There’s also something interesting in that story that I hadn’t considered: that if pandemics like this one become the new normal (let’s hope not, dear God) that it could mean big changes to the “sharing economy.” You know, ride-hailing, car share services, all the things automakers and tech companies banked on being the future just last year.

Collie: “When people talk about how people are gonna be less inclined to sharing, they’re doing so with the frame of reference of what a pooled vehicle looks like today, where you’re getting into a repurposed privately owned vehicle and you’re squeezing into a back seat with two other people. Vehicles are going to have a very different form from how they look today.”

Then again, some people swore they wouldn’t fly after 9/11. So maybe it’ll just be a temporary blip.

Speaking of sharing services, General Motors’ take on Zipcar and Car2Go, Maven, is now a casualty of the virus as well. The Verge reports that the service, which already cut half the cities it was in last year, has been put on ice:

Originally designed to be a competitor to the Zipcars and Car2Gos of the world, GM expanded Maven in 2018 to allow car owners to share their vehicles on the service as well, similar to services like Turo or Getaround. At its peak, Maven was available in 17 cities across the US. But Maven’s first CEO left her post early last year, and by mid-2019, GM decided to pull the service from about half of its cities, including major markets like Boston, Chicago, and New York City. Maven continued to operate in cities like Detroit, Los Angeles, Washington, DC, and Toronto until last month when service was suspended amid the pandemic.

“We’ve gained extremely valuable insights from operating our own car-sharing business,” Pamela Fletcher, GM’s vice president of global innovation, said in a statement. “Our learnings and developments from Maven will go on to benefit and accelerate the growth of other areas of GM business.”
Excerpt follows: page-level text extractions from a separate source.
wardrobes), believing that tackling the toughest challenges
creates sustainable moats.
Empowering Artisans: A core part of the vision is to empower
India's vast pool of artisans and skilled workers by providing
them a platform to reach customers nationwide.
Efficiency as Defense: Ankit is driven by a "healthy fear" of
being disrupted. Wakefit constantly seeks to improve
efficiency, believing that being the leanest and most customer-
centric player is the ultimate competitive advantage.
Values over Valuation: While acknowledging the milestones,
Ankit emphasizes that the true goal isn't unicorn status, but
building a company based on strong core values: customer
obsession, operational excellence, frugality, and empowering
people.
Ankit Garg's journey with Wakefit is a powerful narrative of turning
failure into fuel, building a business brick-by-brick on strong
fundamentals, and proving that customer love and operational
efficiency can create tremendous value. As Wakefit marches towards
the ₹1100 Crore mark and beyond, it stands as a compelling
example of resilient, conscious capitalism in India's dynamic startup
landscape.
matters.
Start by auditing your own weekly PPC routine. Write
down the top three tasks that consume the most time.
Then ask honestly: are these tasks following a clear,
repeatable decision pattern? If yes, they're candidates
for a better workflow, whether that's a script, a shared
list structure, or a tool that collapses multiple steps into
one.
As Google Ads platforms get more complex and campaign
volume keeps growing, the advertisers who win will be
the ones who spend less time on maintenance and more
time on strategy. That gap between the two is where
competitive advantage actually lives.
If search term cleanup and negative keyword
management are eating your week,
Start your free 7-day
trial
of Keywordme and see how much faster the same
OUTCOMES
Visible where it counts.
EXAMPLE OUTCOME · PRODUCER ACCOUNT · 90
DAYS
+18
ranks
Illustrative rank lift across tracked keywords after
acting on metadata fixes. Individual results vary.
Not shocking. None of those automaker-owned car services have done great; I don’t believe any of them, including Daimler’s Car2Go, have ever made money. Too much overhead, too much difficulty competing with Uber and Lyft, and now the virus on top of all that.

Hyundai Vehicles Stuck At Port

Finally, even though South Korea seems on the fast track to recovery, you may be waiting a while if you want a brand new Hyundai. For various, predictable reasons, many of them are now stuck in U.S. ports, reports Reuters:

While Hyundai is one of few global automakers whose production has recovered at home, its export optimism has been dampened by the severity of the U.S. outbreak, weak consumer sentiment that battered the industry, and as rivals have quickly moved to guard their turf.

Consignments of cars shipped from South Korea are now sitting in U.S. ports, with dealers slow to take deliveries because of slumping sales and rising inventory, four people with knowledge of the matter told Reuters.

Reuters could not independently verify how many vehicles shipped by Hyundai and other automakers are held in U.S. ports.

The company idled a Tucson production line at home last week for five days. Analysts now expect a sharp drop in first-quarter operating profit when the company reports results on Thursday and some even forecast a second-quarter loss.